Objective: We have previously demonstrated that insulin signaling, through the downstream signaling kinase Akt, is a potent modulator of dopamine transporter (DAT) activity, which fine-tunes dopamine (DA) signaling at the synapse. This suggests a mechanism by which impaired neuronal insulin receptor signaling, a hallmark of diet-induced obesity, may contribute to impaired DA transmission. We tested whether a short-term (two-week) obesogenic high-fat (HF) diet could reduce striatal Akt activity, a marker of central insulin, receptor signaling and blunt striatal and dopaminergic network responsiveness to amphetamine (AMPH).
Methods: We examined the effects of a two-week HF diet on striatal DAT activity in rats, using AMPH as a probe in a functional magnetic resonance imaging (fMRI) assay, and mapped the disruption in AMPH-evoked functional connectivity between key dopaminergic targets and their projection areas using correlation and permutation analyses. We used phosphorylation of the Akt substrate GSK3α in striatal extracts as a measure of insulin receptor signaling. Finally, we confirmed the impact of HF diet on striatal DA D2 receptor (D2R) availability using [18F]fallypride positron emission tomography (PET).

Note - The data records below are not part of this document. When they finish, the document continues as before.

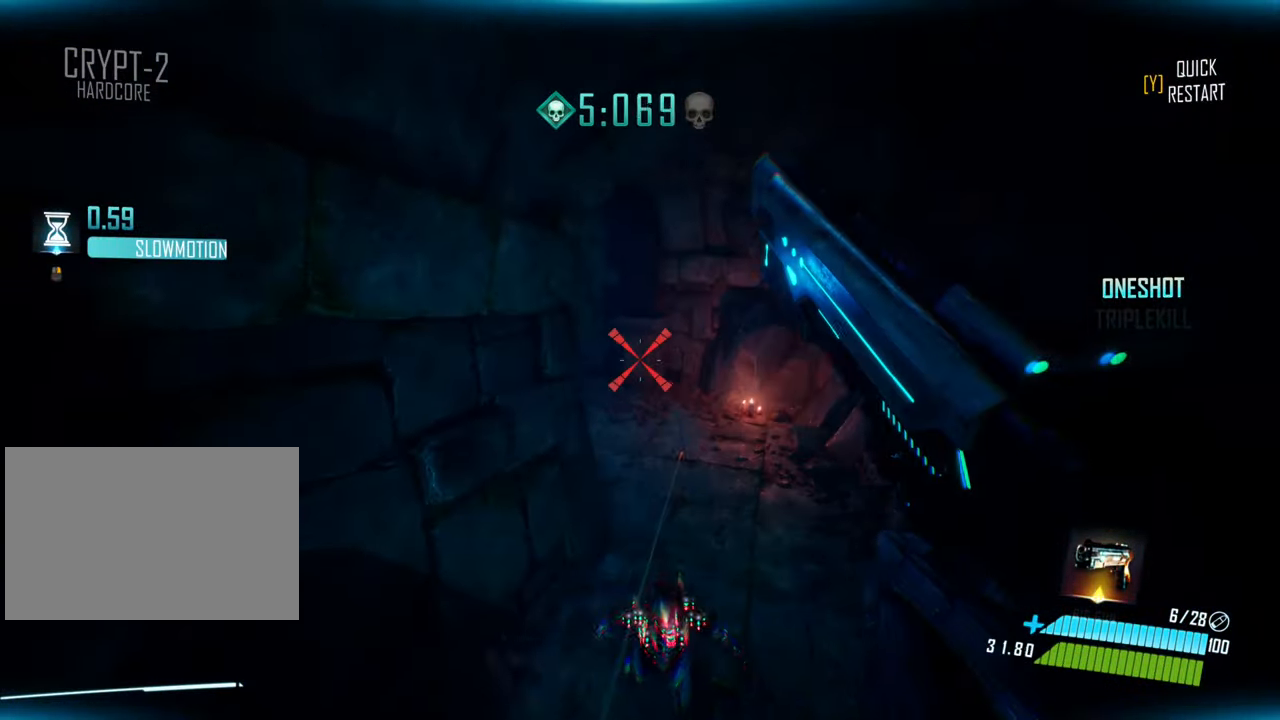
{"keys": ["a", "w"], "events": [[300, "a", "down"]]}
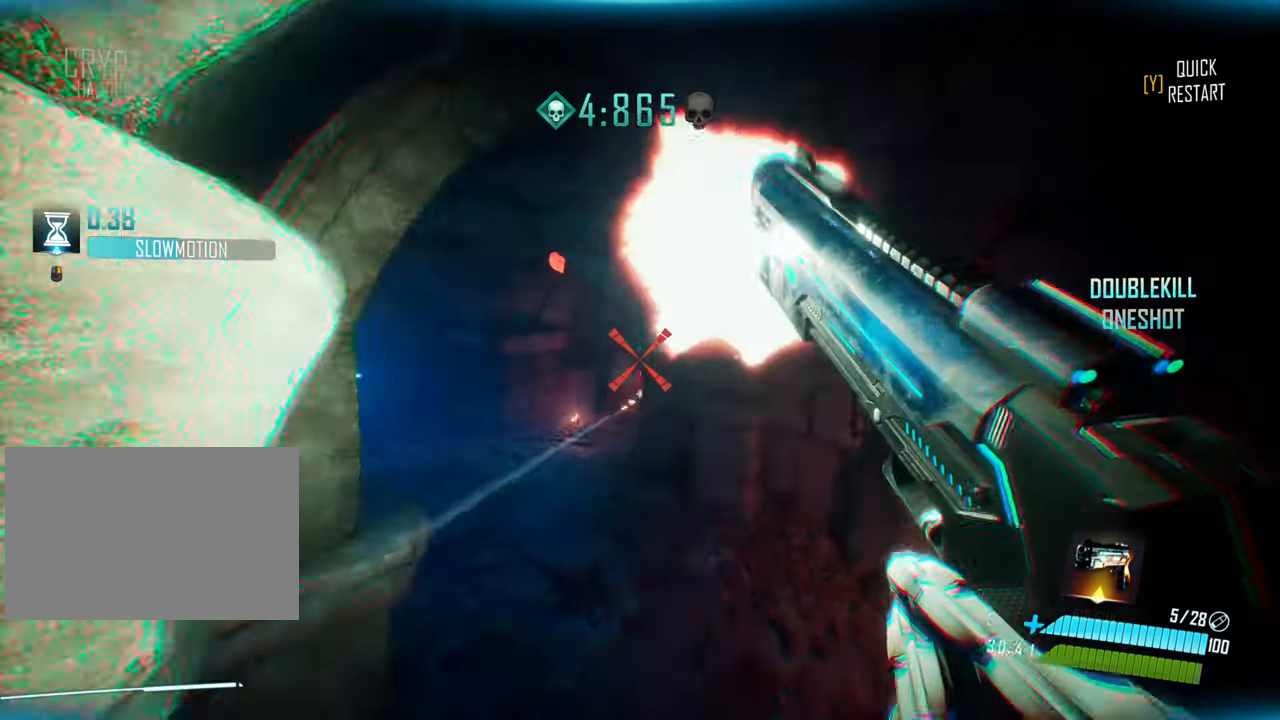
{"keys": ["d", "w"], "events": [[16, "a", "up"], [316, "d", "down"]]}
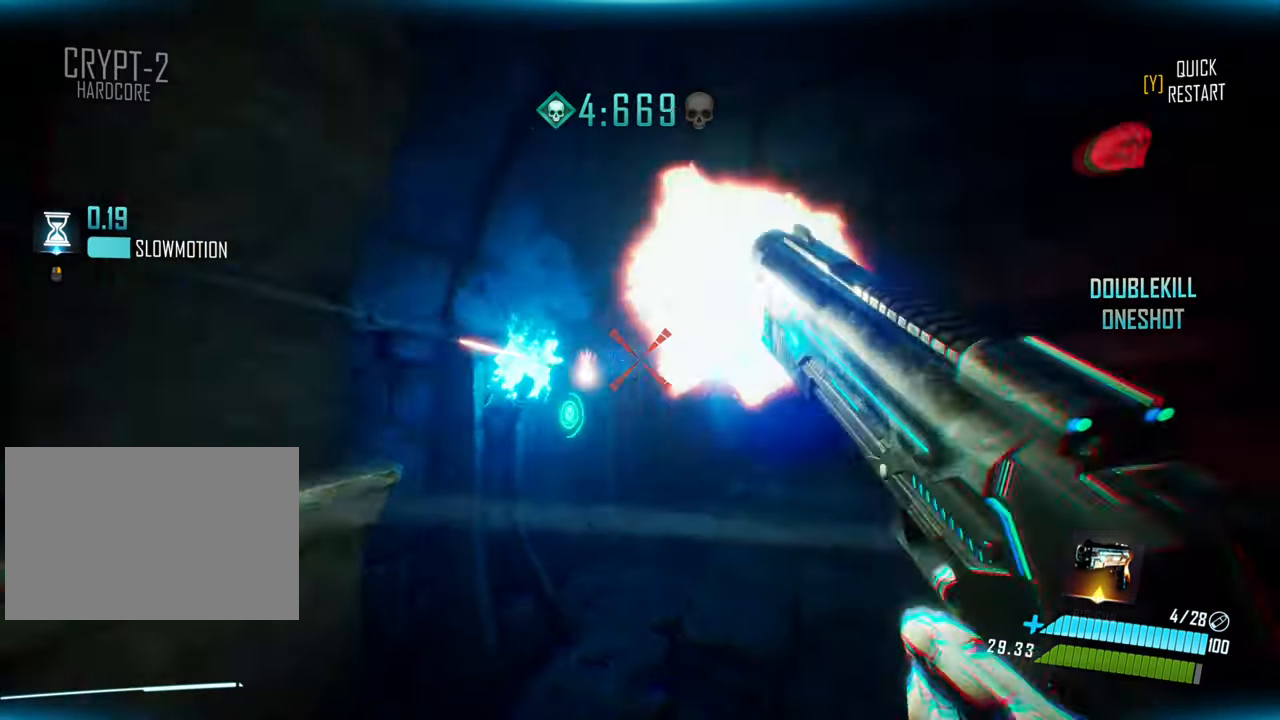
{"keys": ["shift", "space", "w"], "events": [[33, "d", "up"], [283, "shift", "down"], [417, "space", "down"]]}
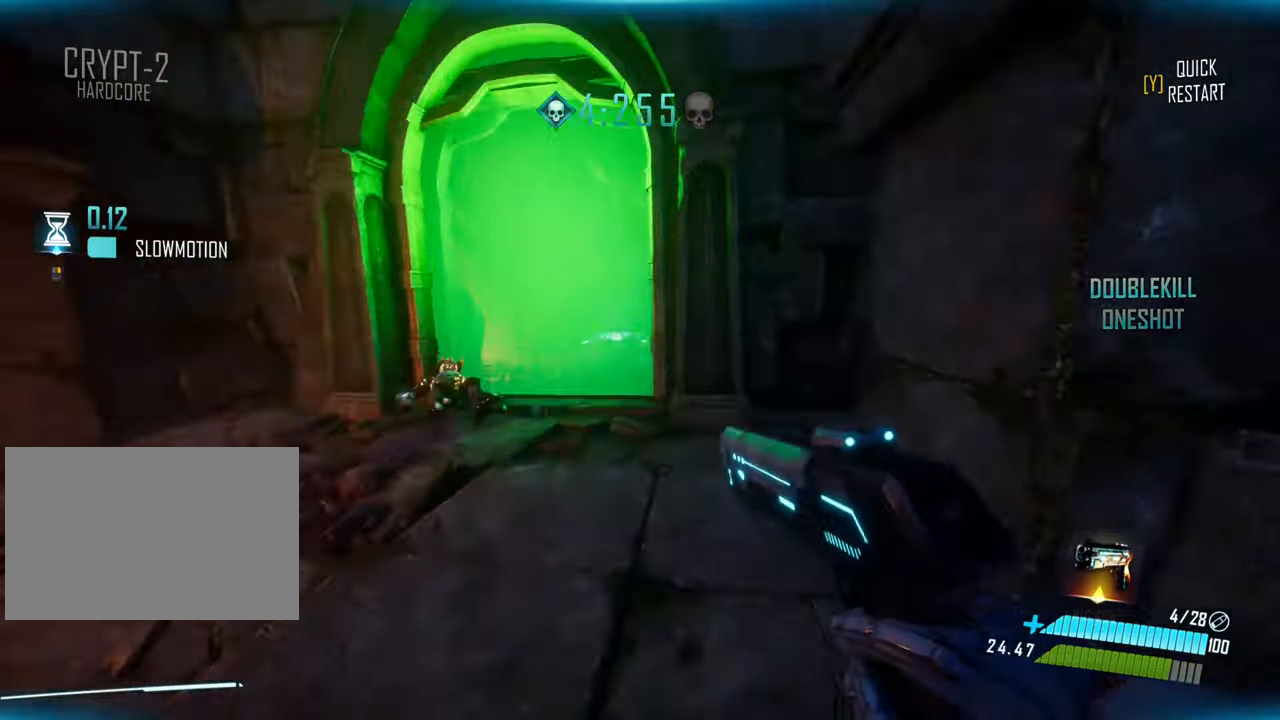
{"keys": [], "events": [[67, "shift", "up"], [100, "space", "up"], [433, "w", "up"]]}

Results: We found that rats fed a HF diet for only two weeks have reductions in striatal Akt activity, a marker of decreased striatal insulin receptor signaling and blunted striatal responsiveness to AMPH. HF feeding also reduced interactions between elements of the mesolimbic (nucleus accumbens-anterior cingulate) and sensorimotor circuits (caudate/putamen-thalamus-sensorimotor cortex) implicated in hedonic feeding. D2R availability was reduced in HF-fed animals.
Conclusion: These studies support the hypothesis that central insulin signaling and dopaminergic neurotransmission are already altered after short-term HF feeding. Because AMPH induces DA efflux and brain activation, in large part via DAT, these findings suggest that blunted central nervous system insulin receptor signaling through a HF diet can impair DA homeostasis, thereby disrupting cognitive and reward circuitry involved in the regulation of hedonic feeding.